Пальцы Альберты судорожно впились в темные, еще влажные волосы сына.
– Мальчик мой, я тоже готова умереть в жутких мучениях, с искалеченными душой и сердцем, но я не имею права покинуть вас. Потерять тебя, Лорик, после того как я потеряла Эмму! Иди сюда, мой хороший, иди ко мне.
Лорик лег рядом с матерью, бесконечно счастливый, оттого что может к ней прижаться. С взволнованно бьющимся сердцем Альберта обняла сына.
– Я больше не хочу хоронить своих детей, вы – мое единственное сокровище, которым наделил меня Господь. Лорик, пока ты здесь, пока ты жив, тебе следует исцелиться. Да, я догадалась о том, что тебя гложет твоя порочная привязанность к сестре. Ты должен поговорить об этом с господином кюре. Он сможет дать тебе нужный совет, направить тебя на путь истинный. Когда я все поняла, то стала задавать себе множество вопросов. Может быть, так случилось потому, что вы вместе росли в моем чреве? Или потому, что спали в одной колыбели, которую Шамплен когда-то смастерил для вас из ивового дерева?

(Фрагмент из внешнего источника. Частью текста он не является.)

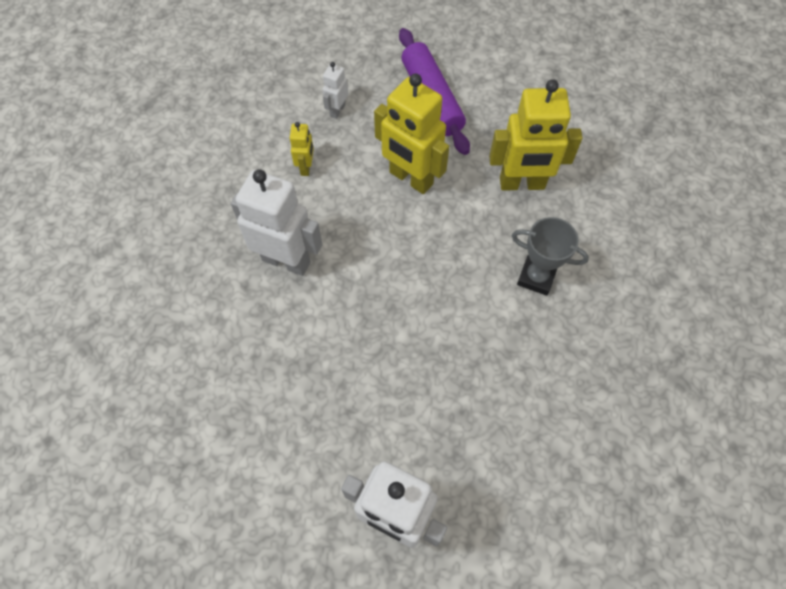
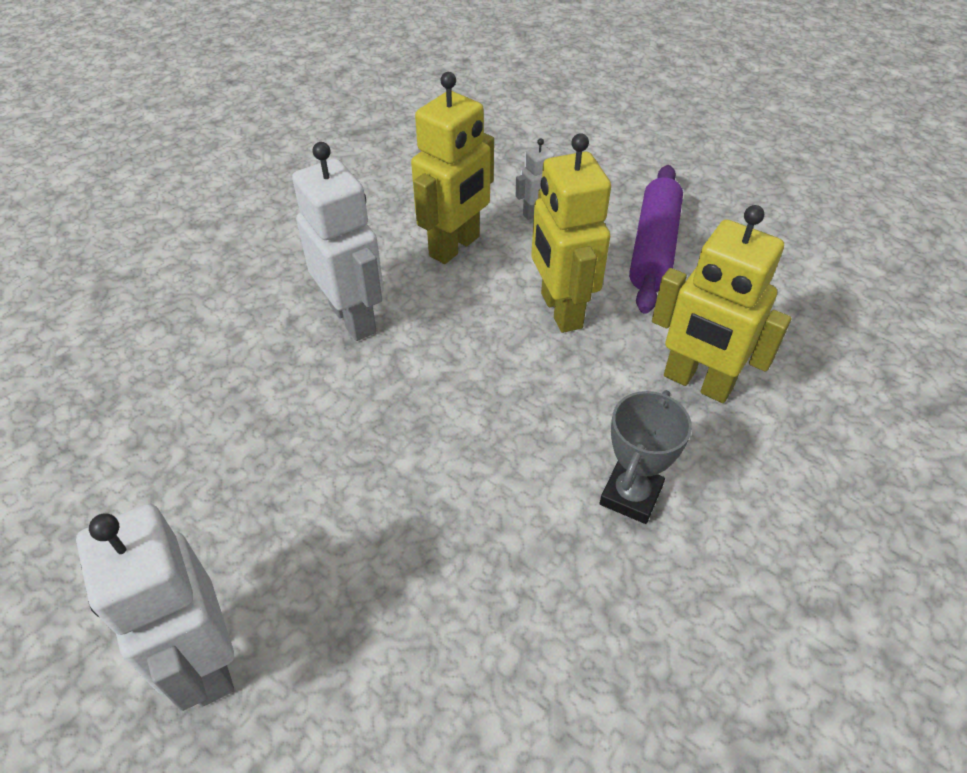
camera: 35 degrees right, 15 degrees down
(306, 167) = (455, 247): yellow robot -> yellow robot, size x2.08
(536, 277) = (631, 495): grey trophy -> grey trophy turned 60 degrees clockwise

– Мы с Сидо так близки, мама! В тот день, когда нам исполнилось тринадцать, она пообещала мне никогда не сочетаться браком; я пообещал то же самое. Тогда мы были такими глупыми! Я уверен, что она забыла те обещания.
Альберта покрыла поцелуями лоб и щеки Лорика:
– Позови Сидони, скажи, чтобы она поднялась ко мне.
– Нет, мама, только не это! Ты не знаешь всего. Этой ночью я повел себя непристойно. Я был пьян и разгневан. Я поцеловал ее, как целуют невесту.
– Лорик, делай, что я тебе сказала, живо.
Ему пришлось подчиниться воле матери. Пока сын, выйдя из комнаты, спускался по лестнице, Альберта приняла строгий вид. Поудобнее сев, облокотившись о спинку кровати, она поправила складки на покрывале и слегка взбила стеганое одеяло.